Alternatively, artists can highlight current conservation issues in your artworks, like the Australian fires or the supposed link of the Covid-19 virus to pangolins, and the illegal wildlife trade.
“The narrative for wildlife is a lot bleaker than it once was, and I believe that wildlife art should be reflecting that,”explains Martin.
Shortlisted artworks that made a powerful state about the illegal wildlife trade and species extinction were: Shane Swann’s ‘One Hundred Endangered and Recently Extinct Species’, Charlotte Pack’s ‘100 Elephants’ and Bin Zhou’s storybook artwork, ‘Teeth’.
This is very much in the same vein as the Human Impact category (ages 16 to 22) that uses art to create awareness for topical environmental issues. The Human Impact category focuses on technical implementation as well as conservation message.

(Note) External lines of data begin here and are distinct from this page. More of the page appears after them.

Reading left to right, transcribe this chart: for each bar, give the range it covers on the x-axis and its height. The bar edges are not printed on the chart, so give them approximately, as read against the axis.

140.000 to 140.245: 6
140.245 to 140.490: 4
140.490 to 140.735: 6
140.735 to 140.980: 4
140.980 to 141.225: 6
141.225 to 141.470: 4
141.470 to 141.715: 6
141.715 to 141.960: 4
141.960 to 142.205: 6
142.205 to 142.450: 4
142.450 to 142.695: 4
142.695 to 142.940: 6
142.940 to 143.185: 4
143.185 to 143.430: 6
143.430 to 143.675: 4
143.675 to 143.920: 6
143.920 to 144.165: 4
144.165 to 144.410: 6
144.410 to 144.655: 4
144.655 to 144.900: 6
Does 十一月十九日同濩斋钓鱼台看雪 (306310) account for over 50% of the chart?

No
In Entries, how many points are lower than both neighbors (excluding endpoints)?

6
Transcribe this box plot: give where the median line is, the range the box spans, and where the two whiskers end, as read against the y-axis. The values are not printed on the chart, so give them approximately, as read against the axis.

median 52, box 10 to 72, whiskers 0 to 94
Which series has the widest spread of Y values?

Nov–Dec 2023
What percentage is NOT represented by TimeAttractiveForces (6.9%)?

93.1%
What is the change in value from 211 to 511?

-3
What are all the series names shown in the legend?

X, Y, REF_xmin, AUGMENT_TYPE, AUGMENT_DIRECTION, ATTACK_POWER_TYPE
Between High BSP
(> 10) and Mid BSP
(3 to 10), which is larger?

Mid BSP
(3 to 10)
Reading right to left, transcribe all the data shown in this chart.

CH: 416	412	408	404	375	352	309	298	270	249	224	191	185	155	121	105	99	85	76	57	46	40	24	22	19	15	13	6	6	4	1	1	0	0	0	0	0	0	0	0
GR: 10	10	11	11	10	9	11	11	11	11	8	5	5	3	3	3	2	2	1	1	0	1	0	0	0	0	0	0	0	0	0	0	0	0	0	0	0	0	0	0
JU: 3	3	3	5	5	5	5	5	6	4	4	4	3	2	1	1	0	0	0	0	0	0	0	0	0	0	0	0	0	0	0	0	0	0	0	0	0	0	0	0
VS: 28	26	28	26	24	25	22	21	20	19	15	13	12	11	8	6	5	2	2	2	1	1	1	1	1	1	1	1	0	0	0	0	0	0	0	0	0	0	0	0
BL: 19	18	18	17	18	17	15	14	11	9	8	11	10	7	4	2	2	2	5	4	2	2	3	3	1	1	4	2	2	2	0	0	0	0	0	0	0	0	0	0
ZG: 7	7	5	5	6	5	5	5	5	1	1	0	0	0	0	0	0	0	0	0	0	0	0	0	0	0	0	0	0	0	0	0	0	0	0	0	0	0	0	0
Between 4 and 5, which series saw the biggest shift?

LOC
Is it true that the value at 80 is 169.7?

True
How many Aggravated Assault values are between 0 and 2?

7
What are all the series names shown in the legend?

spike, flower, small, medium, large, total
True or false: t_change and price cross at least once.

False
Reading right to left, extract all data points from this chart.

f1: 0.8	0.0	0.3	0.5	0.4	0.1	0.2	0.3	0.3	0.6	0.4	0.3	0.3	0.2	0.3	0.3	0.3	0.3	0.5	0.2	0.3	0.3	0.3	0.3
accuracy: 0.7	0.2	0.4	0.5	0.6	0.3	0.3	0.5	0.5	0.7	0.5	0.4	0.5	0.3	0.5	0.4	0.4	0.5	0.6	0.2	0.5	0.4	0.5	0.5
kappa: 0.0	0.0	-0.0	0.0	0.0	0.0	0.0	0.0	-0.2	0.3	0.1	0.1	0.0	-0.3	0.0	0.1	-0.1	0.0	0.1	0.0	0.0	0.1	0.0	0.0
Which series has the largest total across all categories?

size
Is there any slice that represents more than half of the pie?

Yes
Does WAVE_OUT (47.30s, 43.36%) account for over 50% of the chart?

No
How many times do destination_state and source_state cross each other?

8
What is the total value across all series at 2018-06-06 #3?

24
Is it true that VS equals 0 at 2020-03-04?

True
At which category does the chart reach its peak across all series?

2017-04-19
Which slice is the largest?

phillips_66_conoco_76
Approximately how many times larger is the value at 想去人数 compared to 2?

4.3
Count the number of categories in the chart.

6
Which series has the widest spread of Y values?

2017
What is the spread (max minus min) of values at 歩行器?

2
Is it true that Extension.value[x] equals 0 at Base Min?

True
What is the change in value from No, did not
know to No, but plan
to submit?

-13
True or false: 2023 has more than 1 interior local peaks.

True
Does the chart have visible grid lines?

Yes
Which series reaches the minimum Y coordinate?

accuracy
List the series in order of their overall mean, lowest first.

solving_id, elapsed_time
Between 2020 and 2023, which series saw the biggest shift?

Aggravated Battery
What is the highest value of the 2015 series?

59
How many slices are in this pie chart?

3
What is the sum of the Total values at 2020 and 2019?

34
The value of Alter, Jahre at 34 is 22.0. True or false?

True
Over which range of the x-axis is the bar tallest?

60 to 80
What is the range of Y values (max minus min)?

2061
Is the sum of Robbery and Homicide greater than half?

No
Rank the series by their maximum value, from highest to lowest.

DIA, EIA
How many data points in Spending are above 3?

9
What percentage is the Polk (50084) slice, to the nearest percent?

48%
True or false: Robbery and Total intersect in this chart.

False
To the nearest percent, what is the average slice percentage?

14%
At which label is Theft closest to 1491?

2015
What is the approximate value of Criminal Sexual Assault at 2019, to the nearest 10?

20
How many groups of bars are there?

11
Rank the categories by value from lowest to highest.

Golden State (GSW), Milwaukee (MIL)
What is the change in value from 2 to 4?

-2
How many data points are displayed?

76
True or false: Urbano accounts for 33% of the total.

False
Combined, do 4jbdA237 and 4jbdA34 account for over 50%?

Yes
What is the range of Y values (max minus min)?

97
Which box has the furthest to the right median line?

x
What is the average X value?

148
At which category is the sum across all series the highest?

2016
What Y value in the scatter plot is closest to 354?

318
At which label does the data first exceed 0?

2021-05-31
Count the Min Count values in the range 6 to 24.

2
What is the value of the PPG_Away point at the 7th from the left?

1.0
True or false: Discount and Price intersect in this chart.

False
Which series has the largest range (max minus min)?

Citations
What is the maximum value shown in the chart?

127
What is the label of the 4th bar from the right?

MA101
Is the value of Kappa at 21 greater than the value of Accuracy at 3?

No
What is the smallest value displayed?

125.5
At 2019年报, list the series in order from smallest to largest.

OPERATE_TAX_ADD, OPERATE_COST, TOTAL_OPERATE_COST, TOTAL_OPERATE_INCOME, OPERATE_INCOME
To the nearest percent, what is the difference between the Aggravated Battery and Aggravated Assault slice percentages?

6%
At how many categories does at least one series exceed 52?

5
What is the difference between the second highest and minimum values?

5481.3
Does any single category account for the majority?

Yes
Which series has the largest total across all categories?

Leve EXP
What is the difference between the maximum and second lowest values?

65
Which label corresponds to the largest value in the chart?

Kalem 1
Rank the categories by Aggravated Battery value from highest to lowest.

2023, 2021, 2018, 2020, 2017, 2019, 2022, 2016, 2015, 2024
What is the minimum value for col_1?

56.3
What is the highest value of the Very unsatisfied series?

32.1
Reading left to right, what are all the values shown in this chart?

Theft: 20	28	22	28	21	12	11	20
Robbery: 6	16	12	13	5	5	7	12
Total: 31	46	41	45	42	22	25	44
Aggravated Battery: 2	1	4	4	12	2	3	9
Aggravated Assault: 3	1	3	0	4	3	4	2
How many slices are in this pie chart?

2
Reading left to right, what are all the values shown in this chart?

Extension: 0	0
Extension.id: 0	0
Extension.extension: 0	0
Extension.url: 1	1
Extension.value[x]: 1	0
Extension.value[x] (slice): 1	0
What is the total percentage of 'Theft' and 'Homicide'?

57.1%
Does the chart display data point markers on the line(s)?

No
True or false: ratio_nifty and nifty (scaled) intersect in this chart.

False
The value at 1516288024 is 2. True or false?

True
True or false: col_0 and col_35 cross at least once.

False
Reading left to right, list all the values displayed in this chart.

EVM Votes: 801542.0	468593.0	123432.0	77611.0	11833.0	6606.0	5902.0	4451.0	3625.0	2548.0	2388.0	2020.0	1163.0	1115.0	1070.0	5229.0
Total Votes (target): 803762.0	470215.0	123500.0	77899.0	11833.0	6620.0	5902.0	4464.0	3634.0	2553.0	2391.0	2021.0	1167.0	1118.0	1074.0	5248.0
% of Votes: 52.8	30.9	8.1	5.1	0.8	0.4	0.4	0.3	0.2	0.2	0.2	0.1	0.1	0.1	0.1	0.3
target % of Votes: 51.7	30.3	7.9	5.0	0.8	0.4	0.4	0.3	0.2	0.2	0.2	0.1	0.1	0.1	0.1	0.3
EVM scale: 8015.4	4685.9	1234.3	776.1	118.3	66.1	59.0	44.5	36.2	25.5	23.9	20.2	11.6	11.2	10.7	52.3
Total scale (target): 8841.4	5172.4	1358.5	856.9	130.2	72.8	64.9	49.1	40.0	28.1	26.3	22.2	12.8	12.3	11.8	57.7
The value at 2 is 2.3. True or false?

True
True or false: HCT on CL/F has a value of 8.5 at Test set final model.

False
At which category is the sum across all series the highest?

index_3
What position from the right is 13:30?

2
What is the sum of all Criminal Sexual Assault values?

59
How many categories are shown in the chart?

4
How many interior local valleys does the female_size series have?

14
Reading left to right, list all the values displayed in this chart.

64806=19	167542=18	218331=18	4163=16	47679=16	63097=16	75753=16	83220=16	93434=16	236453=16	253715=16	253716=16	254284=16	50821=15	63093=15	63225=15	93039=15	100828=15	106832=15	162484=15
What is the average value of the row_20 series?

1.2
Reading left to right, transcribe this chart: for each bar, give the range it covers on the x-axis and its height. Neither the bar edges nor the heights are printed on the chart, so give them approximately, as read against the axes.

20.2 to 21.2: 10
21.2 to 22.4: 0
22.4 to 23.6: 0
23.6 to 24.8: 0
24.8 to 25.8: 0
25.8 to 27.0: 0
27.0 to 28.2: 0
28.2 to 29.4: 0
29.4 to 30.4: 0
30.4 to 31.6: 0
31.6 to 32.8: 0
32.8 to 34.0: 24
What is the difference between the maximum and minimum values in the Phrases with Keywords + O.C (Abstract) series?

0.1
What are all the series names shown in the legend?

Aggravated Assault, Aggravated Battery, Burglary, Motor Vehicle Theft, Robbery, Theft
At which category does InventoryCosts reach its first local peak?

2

4) Match your subject matter to medium
Understand that certain species lend themselves to different mediums, and it is worth seeing what subject matter or category might enhance your particular style. An artist who does this well is previous Into the Blue category winner and DSWF Partner Artist, Nick Oneill his medium and technique are ideal for capturing the essence of marine creatures.
5) Stay true to your style
This is an art competition so mastery of your chosen or preferred technique, medium and style is essential.
“My practical tip to all up and coming artists is to sketch, sketch and keep sketching. Throwing down ideas in simple line drawings quickly whittles out the good ideas from bad and shows you where to focus your energy,”says Stephen.
Show the judges that you have mastered your technique and can create something in your signature flair your artwork should be shortlisted.
“I put a monumental amount of effort into creating my octopus, from the design, to physically sculpting and shaping, to the mottled finish of the bronze, it all came together exactly as I planned, and that was thankfully recognised by the judges,”says Stephen
Stay true to your artistic style, favoured medium and preferred subject matter. Andrew Pledge won for his ingenious and masterful use of gold leaf when creating his detailed ‘Wood Stock’.
“When I completed ‘Wood Stork’ it was the first time, I had painted in over 10 years and I stuck to my preferred subject matter and medium. Produce something that’s personal to you as an artist,”says Andrew
Andrew’s wild muses are often seemingly unattractive and overlooked birds like vultures, hornbills and his ‘Wood Stock’.